Son günlerde, bu düşüncelerin etkisiyle çok sık şükrediyorum. Çünkü bloglara girdim gireli, her an yeni insanlarla tanışıyorum.  Gençler-yaşlılar, evliler-bekarlar, anneler va hatta babalar. Ve dahası gerçek hayatta muhtemeldir ki tanıma imkanı bulmayacağım çeşit çeşit insanlar. Girişkenler-çekingenler, iyimserler-kötümserler, gerçekçiler-hayalciler, sıradanlar-sıradışılar, yaratıcılar-yaratıcılara hayran hayran bakanlar vesaire. Hayat gibi bir karma mevcut hasılı burada da. Bir de bu karmaşada, birbirini bulan yetenekli insanlar var mesela. Birinin hayalinde canlandırdığı sahneyi yahut yazıya döktüklerini resme döken, çizen bir diğeri çıkıyor mesela. Birinin hayallerini de çağa uyduran, uygulama geliştiriciler var mesela. Anne olmak birleştiriyor hepsini bir noktada. Ve harikulade bir iş çıkartıyorlar ortaya. İşte bu harika bileşimlerden birinin çok güzel iki bileşeni, hatta belki de en iyi örneği: Özgür Anne ve Olmadık İşler Peşinde!

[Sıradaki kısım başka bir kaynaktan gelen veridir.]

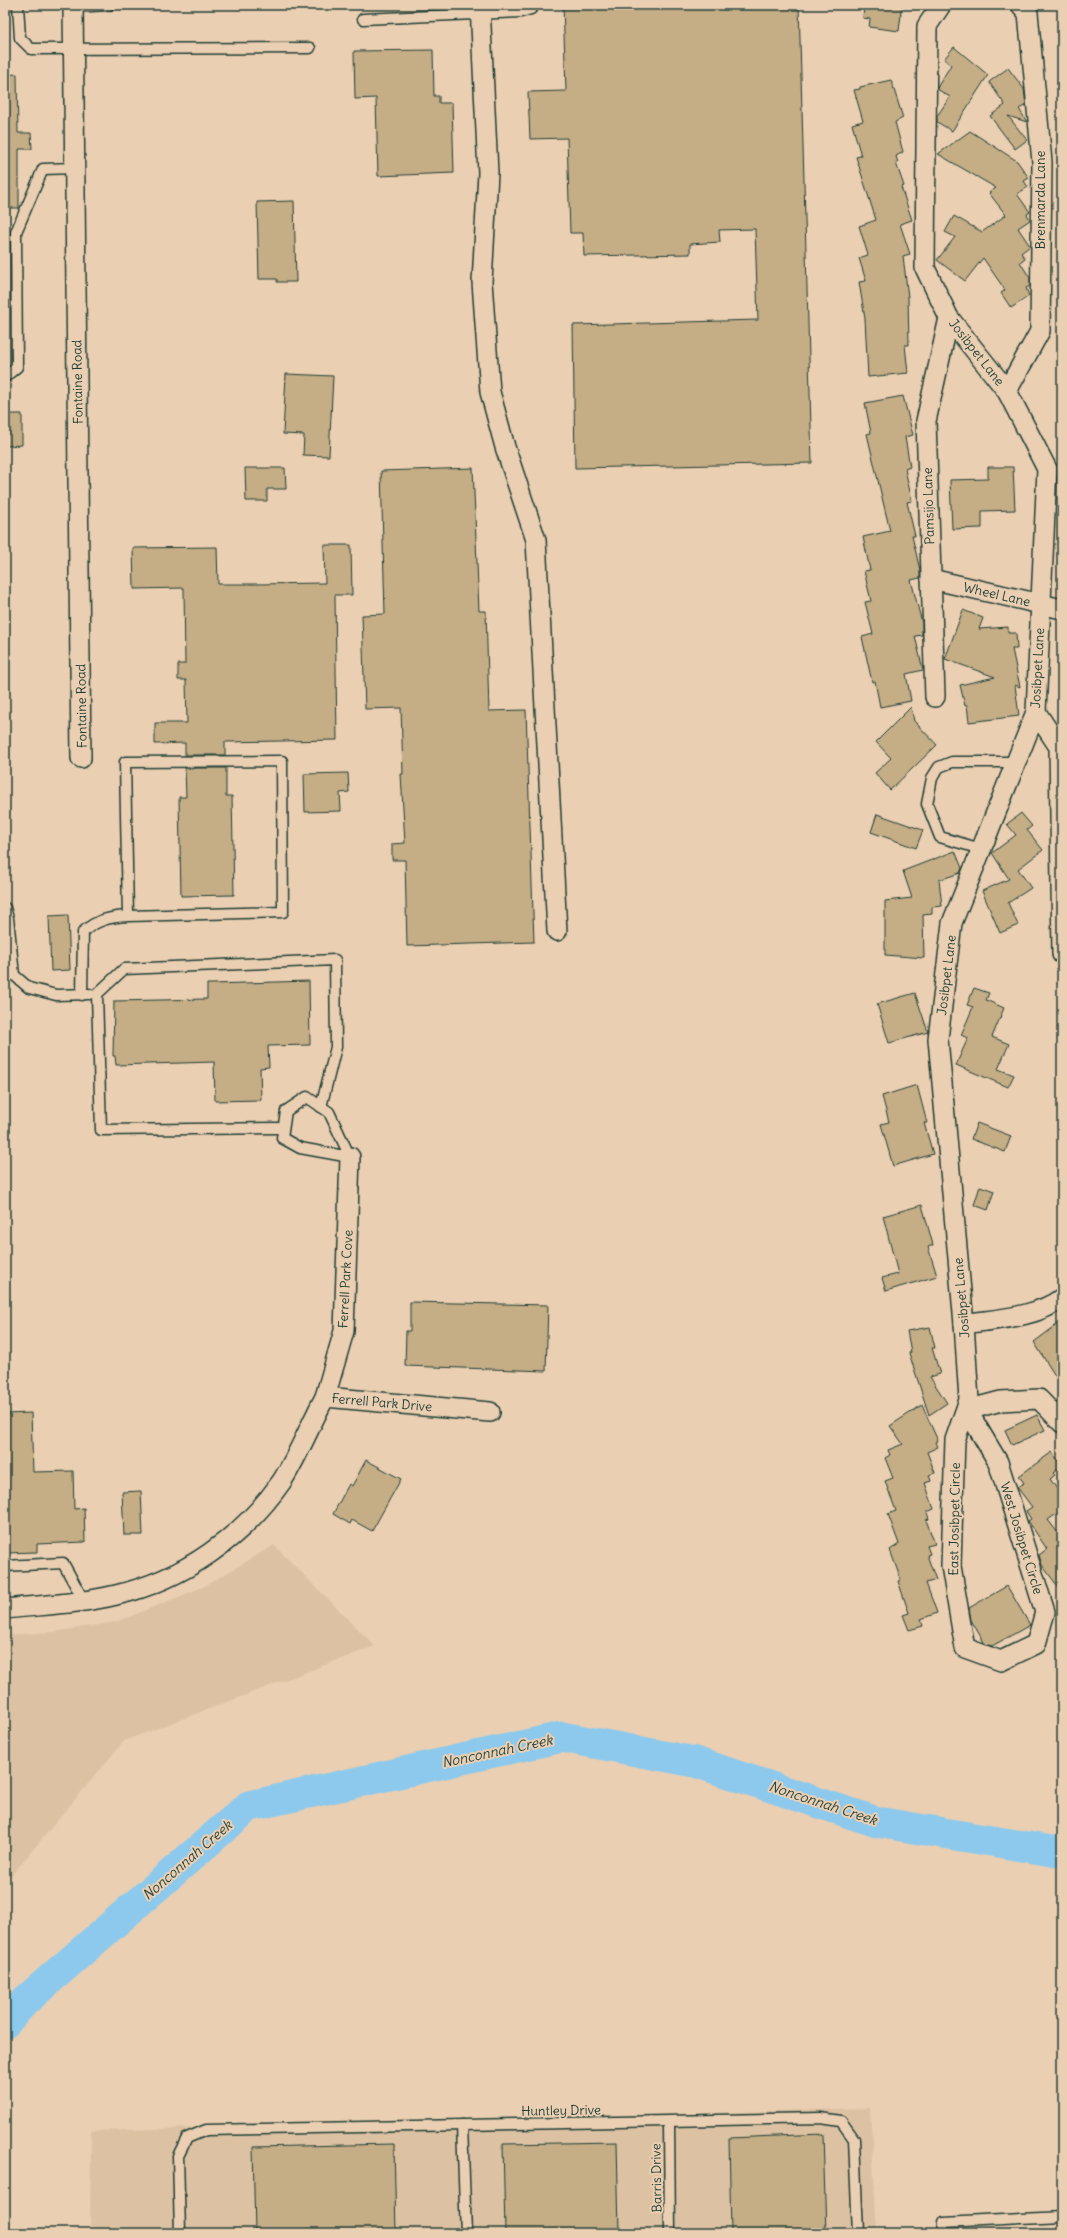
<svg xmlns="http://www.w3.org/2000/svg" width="1067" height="2238" font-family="Delius,sans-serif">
  <rect width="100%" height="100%" fill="#ebcfb2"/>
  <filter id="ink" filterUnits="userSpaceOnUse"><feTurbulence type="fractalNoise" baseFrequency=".025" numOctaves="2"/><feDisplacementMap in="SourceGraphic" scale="8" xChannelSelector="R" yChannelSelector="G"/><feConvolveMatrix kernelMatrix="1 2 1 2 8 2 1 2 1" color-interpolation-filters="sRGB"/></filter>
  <g filter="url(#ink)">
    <g fill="#dcc2a3">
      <polygon points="274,1545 375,1646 124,1741 5,1883 5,1635 53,1632 116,1622 203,1587"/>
      <polygon points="870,2108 877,2233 90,2233 91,2131"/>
    </g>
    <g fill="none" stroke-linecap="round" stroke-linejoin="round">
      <polyline stroke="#8cc9ed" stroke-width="31" points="5,2023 25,2001 249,1806 562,1737 695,1762 877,1822 1052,1851 1062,1850"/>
    </g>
    <g fill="#c5ad86" stroke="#1f3d34">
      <polygon points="563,5 799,5 812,463 575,468 573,325 758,320 755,229 719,230 720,242 690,244 690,254 584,256 583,233 570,233 567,138 530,139 528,92 566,91"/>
      <polygon points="864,5 903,5 900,14 901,14 899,31 869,27 870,19 863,18"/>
      <polygon points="954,47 988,75 952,131 937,122 937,116 950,97 937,89 938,86 951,65 944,59"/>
      <polygon points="433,50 434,96 439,96 439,103 452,103 454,173 378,176 376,98 355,99 354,51"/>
      <polygon points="1008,68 1024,89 1026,105 1019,109 1027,122 1008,116 1027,140 1015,149 990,116 1005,105 989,82"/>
      <polygon points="17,74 18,133 31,133 32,149 19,149 19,208 5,208 5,75"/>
      <polygon points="891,80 903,118 895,122 903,152 896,156 898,163 896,163 904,186 901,187 912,220 900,224 910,254 903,256 908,297 909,345 905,345 908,373 868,377 865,319 859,282 866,281 859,258 868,255 859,226 876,220 856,157 861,156 852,124 863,121 854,90 860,89 860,87"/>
      <polygon points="970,131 1017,161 1029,178 1024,181 1028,187 1017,194 1030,212 1027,214 1030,220 1018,228 1030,246 1021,253 1025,258 1020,262 1030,278 1030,286 1026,288 1029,296 1011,308 1001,293 1005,290 983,258 965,281 937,260 955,237 945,232 954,216 982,232 1006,215 989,193 996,188 938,154"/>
      <polygon points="294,201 296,282 277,282 277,279 259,279 257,202"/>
      <polygon points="286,374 333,376 329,456 303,455 304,435 283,434"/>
      <polygon points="903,396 913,435 905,437 910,467 905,469 912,501 907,502 915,536 912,536 920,570 920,578 911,580 922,623 922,635 915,636 923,670 906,674 911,701 880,707 875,681 872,682 862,637 873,634 865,602 871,601 864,571 870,570 863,537 890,531 867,434 871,433 865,403"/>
      <polygon points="5,414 22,414 22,445 5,446"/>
      <polygon points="988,467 1013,467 1015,510 982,511 982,528 952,529 950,480 988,479"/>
      <polygon points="245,468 285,468 286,489 267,489 267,501 246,501"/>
      <polygon points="473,468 479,611 486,611 489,711 526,710 534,942 407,946 405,860 392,860 392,844 405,843 401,774 403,774 401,708 365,709 362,615 385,614 381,471"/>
      <polygon points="324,545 351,545 352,595 335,595 337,740 225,742 225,755 185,755 185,743 155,744 155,723 187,723 186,680 178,680 178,664 185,664 184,588 134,589 133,548 217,547 218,584 255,584 325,583"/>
      <polygon points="963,610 983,618 979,629 1008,627 1008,633 1016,633 1017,649 1012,649 1020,687 1015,685 1019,716 969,722 967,705 965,706 960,685 995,677 945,659"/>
      <polygon points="911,707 914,721 937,745 890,790 875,773 891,758 876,742"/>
      <polygon points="185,768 226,768 226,796 232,796 234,895 181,896 179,797 186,797"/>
      <polygon points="348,773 349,792 340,793 341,811 305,812 304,774"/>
      <polygon points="1021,813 1032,826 1027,830 1043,850 1018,869 1031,888 1008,903 1018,925 1000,933 982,891 1009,879 992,853 1016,835 1007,824"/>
      <polygon points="877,814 923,830 916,848 871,832"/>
      <polygon points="955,851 962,868 960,873 939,880 942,906 932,907 932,914 923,915 924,958 885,955 885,901 912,898 903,871"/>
      <polygon points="68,915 70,970 51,971 49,916"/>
      <polygon points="309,981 310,1045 268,1046 269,1067 260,1068 261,1100 215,1101 214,1062 116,1065 115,1056 113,1056 114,1001 207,999 207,984 212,984"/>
      <polygon points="974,988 989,993 986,1000 1004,1008 992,1037 1009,1044 998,1069 1014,1075 1008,1087 956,1065 968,1038 961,1035 973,1007 967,1005"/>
      <polygon points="915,993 928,1032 889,1043 877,1004"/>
      <polygon points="917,1085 927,1123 924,1123 933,1154 893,1166 881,1124 889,1122 882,1096"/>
      <polygon points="977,1123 1011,1136 1005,1152 971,1139"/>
      <polygon points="980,1186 994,1191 988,1210 974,1205"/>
      <polygon points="922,1205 933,1245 928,1247 937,1276 886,1291 882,1278 898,1274 883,1216"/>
      <polygon points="410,1302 548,1305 546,1371 405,1366 406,1331 410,1331"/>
      <polygon points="1062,1321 1062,1387 1034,1342"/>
      <polygon points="930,1327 935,1348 932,1348 940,1374 930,1377 947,1403 929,1415 909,1353 911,1352 907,1331"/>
      <polygon points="922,1405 938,1441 936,1442 938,1447 927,1452 935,1473 929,1475 931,1481 925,1483 934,1509 927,1512 929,1519 926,1520 935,1544 927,1546 930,1554 927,1555 936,1580 926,1583 937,1613 921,1619 923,1626 909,1630 903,1615 909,1613 898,1581 901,1580 890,1550 899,1544 888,1514 896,1511 885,1481 893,1478 885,1458 890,1455 888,1450 903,1444 890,1426"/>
      <polygon points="31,1413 33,1472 73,1471 74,1509 84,1508 85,1542 37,1544 37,1552 5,1553 5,1414"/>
      <polygon points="1037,1415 1045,1430 1012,1445 1005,1430"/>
      <polygon points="1052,1452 1062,1466 1053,1473 1055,1475 1050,1479 1062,1496 1062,1510 1048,1520 1062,1538 1062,1592 1042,1565 1039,1555 1047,1549 1028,1521 1031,1519 1026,1511 1032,1507 1017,1487 1024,1483 1019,1476"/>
      <polygon points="366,1460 401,1479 372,1531 352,1520 350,1524 333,1514 349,1484 352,1486"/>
      <polygon points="141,1491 143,1535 124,1535 122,1492"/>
      <polygon points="1007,1586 1030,1625 992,1646 985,1644 971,1620 969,1608"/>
      <polygon points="823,2134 826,2233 731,2233 729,2138"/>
      <polygon points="617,2142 619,2233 505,2233 503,2144"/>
      <polygon points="394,2144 396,2233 255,2233 253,2147"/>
    </g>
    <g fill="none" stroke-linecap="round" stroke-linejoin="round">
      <g stroke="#1f3d34" stroke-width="13">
        <g id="lane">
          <polyline points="18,5 20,38 31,49 310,48"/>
          <polyline points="73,7 109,5"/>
          <polyline points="363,19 521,12 531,9 535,5"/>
          <polyline points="5,377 17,367 16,232 43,169 75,168"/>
          <polyline points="981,849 940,837 927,804 932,778 939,767 952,762 1016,762"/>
          <polyline points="5,908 8,918 14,975 29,988 56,995 89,994"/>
          <path d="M82,995L83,932C96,920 110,917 128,916L283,912L282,761L125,762L128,916"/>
          <polygon points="307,1097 329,1112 350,1157 300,1148 282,1138 286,1111"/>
          <polyline points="283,1128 101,1130 97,994 124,969 335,960 336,1047 321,1107"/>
          <polyline points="5,1566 63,1563 84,1601"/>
          <polyline points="669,2122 670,2233"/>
          <polyline points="462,2125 466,2233"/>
          <polyline points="180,2233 178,2156 187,2138 206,2130 821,2118 841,2121 854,2139 858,2233"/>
          <polyline points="943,2233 944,2222 1062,2216"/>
        </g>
      </g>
      <g stroke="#1f3d34" stroke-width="22">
        <g id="street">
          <polyline points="73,5 81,758"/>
          <polyline points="480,5 488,173 482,282 490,392 505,447 536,540 557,931"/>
          <polyline points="941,5 927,26 925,268 949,318 1007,391 1047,469 1036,712 952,923 938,1039 964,1324 969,1400 967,1410 998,1462 1045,1612 1036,1644 1001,1661 965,1648 951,1566 955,1440 969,1400"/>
          <polyline points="1007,391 1040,331 1042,162 1028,13 1021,5"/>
          <polyline points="931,579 1062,609"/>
          <polyline points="935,697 926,421 949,318"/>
          <polyline points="1036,712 1059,747 1062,954"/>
          <path d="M964,1324C995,1319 1036,1318 1062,1298"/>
          <polyline points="325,1397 344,1331 350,1157"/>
          <polyline points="967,1410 1001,1401 1039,1399 1062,1423"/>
          <path d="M5,1609C42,1605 80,1604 116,1595C183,1580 243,1537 282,1481C299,1454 310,1425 325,1397L490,1412"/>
        </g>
      </g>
      <use href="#lane" stroke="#ebcfb2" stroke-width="10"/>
      <use href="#street" stroke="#ebcfb2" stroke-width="19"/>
    </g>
  </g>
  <g text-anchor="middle" stroke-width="4" stroke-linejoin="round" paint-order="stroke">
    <g font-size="13" fill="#1f3d34" stroke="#ebcfb2">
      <text transform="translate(1040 200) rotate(-90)" y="5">Brenmarda Lane</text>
      <text transform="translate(977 352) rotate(52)" y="5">Josibpet Lane</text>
      <text transform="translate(77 382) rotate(-91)" y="5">Fontaine Road</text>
      <text transform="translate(928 506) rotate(-92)" y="5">Pamsijo Lane</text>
      <text transform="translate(997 594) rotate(13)" y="5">Wheel Lane</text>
      <text transform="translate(1037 668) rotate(-87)" y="5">Josibpet Lane</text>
      <text transform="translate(81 706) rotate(-91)" y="5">Fontaine Road</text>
      <text transform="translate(946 975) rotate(-83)" y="5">Josibpet Lane</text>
      <text transform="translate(345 1279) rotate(-87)" y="5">Ferrell Park Cove</text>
      <text transform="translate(961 1298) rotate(-95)" y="5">Josibpet Lane</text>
      <text transform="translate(382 1402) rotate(5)" y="5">Ferrell Park Drive</text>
      <text transform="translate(954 1519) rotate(-89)" y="5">East Josibpet Circle</text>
      <text transform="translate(1022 1538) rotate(73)" y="5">West Josibpet Circle</text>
      <text transform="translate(561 2110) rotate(-1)" y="5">Huntley Drive</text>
      <text transform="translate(656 2178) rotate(-91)" y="5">Barris Drive</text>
    </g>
    <g font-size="14" font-style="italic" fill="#24443d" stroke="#ebcfb2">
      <text transform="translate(497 1751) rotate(-12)" y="5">Nonconnah Creek</text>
      <text transform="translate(823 1803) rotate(18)" y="5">Nonconnah Creek</text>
      <text transform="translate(187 1860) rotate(-41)" y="5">Nonconnah Creek</text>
    </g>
  </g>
  <rect width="1067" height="2238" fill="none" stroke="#ebcfb2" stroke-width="20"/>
  <rect x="10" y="10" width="1047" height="2218" fill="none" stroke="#1f3d34" stroke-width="1.5" filter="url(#ink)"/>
</svg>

İkisi de çalışkan iki anne. On parmağında on marifet dedikleri cinsten ikisi de. İkisi de kendine has. İkisi de yetenekli. İkisi de işinde iyi. Üstelik ikisi de pek mütevazi. Öngörülü ve çağın gerektirdiği biçimde uyanık ve girişimci ikisi de. İkisinin uyumu ise harikulade dediğim gibi.
ÖZgür Anne OİP
Bu iki anneyi ve birlikte başardıklarını önemsiyorum. Ortaya çıkardıkları sesli ve animasyonlu kitap; Filin Banyosu harika! Hem iki annenin elinden çıkması ve duyarlı olması sebebiyle, hem bir ilk olması sebebiyle, hem bizler için uyumlu olması sebebiyle, hem de sahiden çok güzel ve başarılı olması sebebiyle. Çocuklarımızın sevmesi başlıbaşına bir sebep zaten. Ancak asıl şunu önemsiyorum; bu iki anne ümit ve ışık verdi, bana, bize, hepimize. Anneyken üretken olunabileceğine dair, birlikte sevgiyle ve uyumla iş başarmaya dair, girişmeye ve girişkenliğe adım atmaya dair! Ve en önemlisi;
“Anneyken içimizde birikenlerle kendimizi bitirmek yerine, oluşan bu birikinti potansiyelini hareket enerjisine dönüştürmek gerektiğine dair, anneliğin birikintisini şikayetle öldürmek yerine faydaya çevirmeye dair umut verdi bana ve muhtemeldir ki birçok anneye.”
Ve bunu yapmak için oturduğumuz yerden kalkmanın, her zaman seyirci olmayı bir kenara bırakmanın, aslında belki bir kadının en üretken ve aktif olduğu bu dönemde ayağa kalmanın, bu zamanın kıymetini bilerek geç olmadan değerlendirmenin gerektiğine dair iyi bir örnek oldular bize. Bu yüzden iki kat seviyorum bu blogları ve bu blogların sahibelerini. İyi ki varsınız, iyi ki tanıdım sizi.